Elias Cole was asleep when Adrian arrived, his eyelids fractionally open. For once his breathing was inaudible, causing a momentary hesitation in Adrian accompanied by a double beat of his heart. Of death, he had no experience, except that of his own father. Pneumonia, the official version. It had been a slow death, an awkward lingering. Adrian knew enough to know how these matters were generally handled. A dose of penicillin withheld, the gentle, cold kiss of the morphine needle. By the time Adrian arrived the bed sheets had already been changed. All the time his father was in the home, Adrian chided himself for not visiting more often. Not for his father, who barely recognised him. Or for his mother, who believed, or maintained, that Adrian’s job was extremely demanding. But for himself. He knew he’d regret it. He chided himself. He’d done it anyway.

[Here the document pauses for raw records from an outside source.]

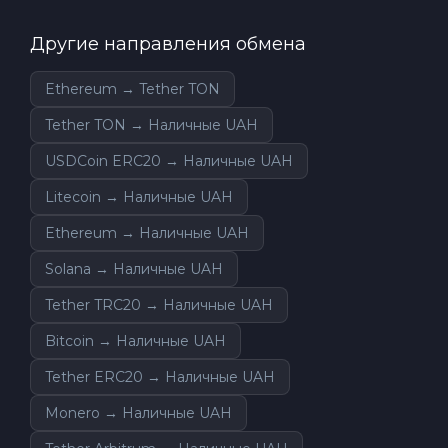
Другие направления обмена
Ethereum → Tether TON
Tether TON → Наличные UAH
USDCoin ERC20 → Наличные UAH
Litecoin → Наличные UAH
Ethereum → Наличные UAH
Solana → Наличные UAH
Tether TRC20 → Наличные UAH
Bitcoin → Наличные UAH
Tether ERC20 → Наличные UAH
Monero → Наличные UAH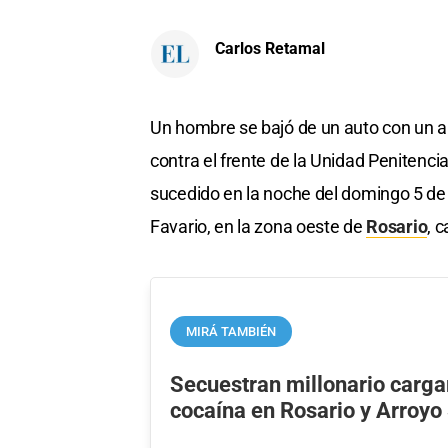
Carlos Retamal
Un hombre se bajó de un auto con un a
contra el frente de la Unidad Penitenciar
sucedido en la noche del domingo 5 d
Favario, en la zona oeste de
Rosario
, 
MIRÁ TAMBIÉN
Secuestran millonario carg
cocaína en Rosario y Arroyo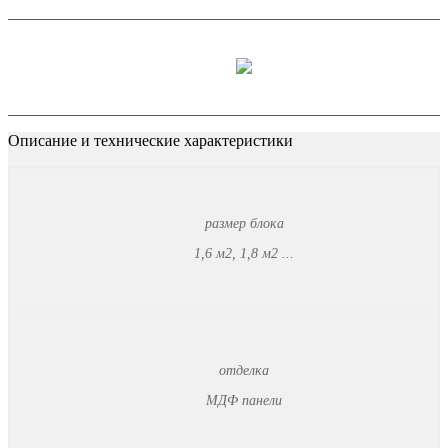
Описание и технические характеристики
размер блока
1,6 м2, 1,8 м2 ...
отделка
МДФ панели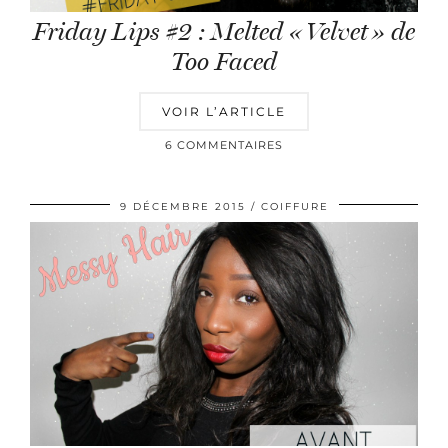
Friday Lips #2 : Melted « Velvet » de
Too Faced
VOIR L’ARTICLE
6 COMMENTAIRES
9 DÉCEMBRE 2015
COIFFURE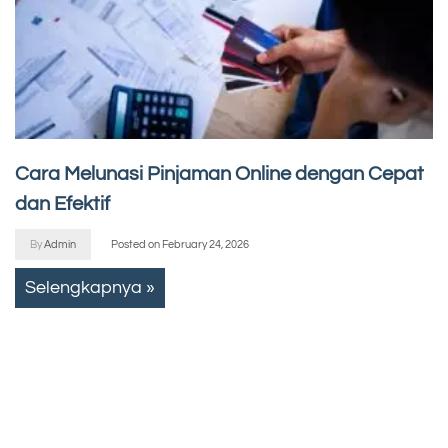
Cara Melunasi Pinjaman Online dengan Cepat
dan Efektif
By
Admin
Posted on
February 24, 2026
Selengkapnya »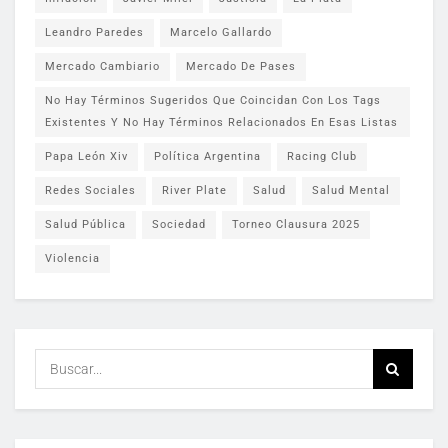
Leandro Paredes
Marcelo Gallardo
Mercado Cambiario
Mercado De Pases
No Hay Términos Sugeridos Que Coincidan Con Los Tags
Existentes Y No Hay Términos Relacionados En Esas Listas
Papa León Xiv
Política Argentina
Racing Club
Redes Sociales
River Plate
Salud
Salud Mental
Salud Pública
Sociedad
Torneo Clausura 2025
Violencia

Adrian walks to the window and draws the curtain against the sunlight.

‘It’s two o’clock.’

He helps the old man to a glass of water. From elsewhere the sound of the expatriate medical staff singing ‘Happy Birthday’ to a German colleague. Minutes before Adrian had stood with them in the staff room, sipping vinegary, dusty wine. He’d slipped away before the cutting of the cake.

Adrian sits, the other man’s eyes upon him. ‘You told me people often wondered what Julius saw in you.’

‘Yes.’

‘And that you yourself often wondered the same thing.’

‘I have no illusions.’

‘But what did you see in him, in Julius?’

‘I saw Saffia. Nothing but Saffia.’

*

20 July 1969. The Sea of Tranquillity.

It was all done for the Americans, of course. So they could take the afternoon off and watch at home with beer and barbecues. It was, after all, their money, their president, their rocket, their show. They were the winners. The rest of the world could but watch. The American Embassy on my way to the Ocean Club was alive with light and noise, dignitaries arriving by the score. The Soviet Embassy by contrast was closed and dark, a house of mourning. Winner takes all. The Soviets had even lost the loyalty of an insignificant state such as ours. Our Prime Minister — or was that the year he made himself President? Our President was at that moment rubbing shoulders with the Americans, basking in their glory, despite years of Soviet munificence.

The taxi I was travelling in came to a halt behind a long line of traffic. I took my chances and climbed down. Moments later it started to rain, but by then somebody had already claimed the empty taxi. No choice but to keep walking. I’d forgotten my umbrella. As luck would have it I passed a bar I knew and decided to stop for a drink to escape the rain. The bartender had the radio tuned to the World Service with all the preamble, the discussions and interviews, the expert opinion that would fill the hours up until the attempt. Who cared? Not I. I finished my first drink. I thought of Saffia and felt the familiar jolt of yearning.

My second whisky was followed by a third. They watered down the spirits in this place, I’d be hard-pressed to get drunk. So I stayed and drank. I drank to avoid the rain. I drank to avoid too early an arrival. I drank to keep my new shirt from getting wet. Most of all I drank to postpone, painfully, exquisitely, the moment when I would be in Saffia’s company again.

All talk in the bar was of the evening’s events. The same all over town, no escaping it. The mood of confidence was unshakeable; do you believe me when I say that? Men had died, it’s true. But America was the superpower. It was a time of gods and we in Africa were mere mortals.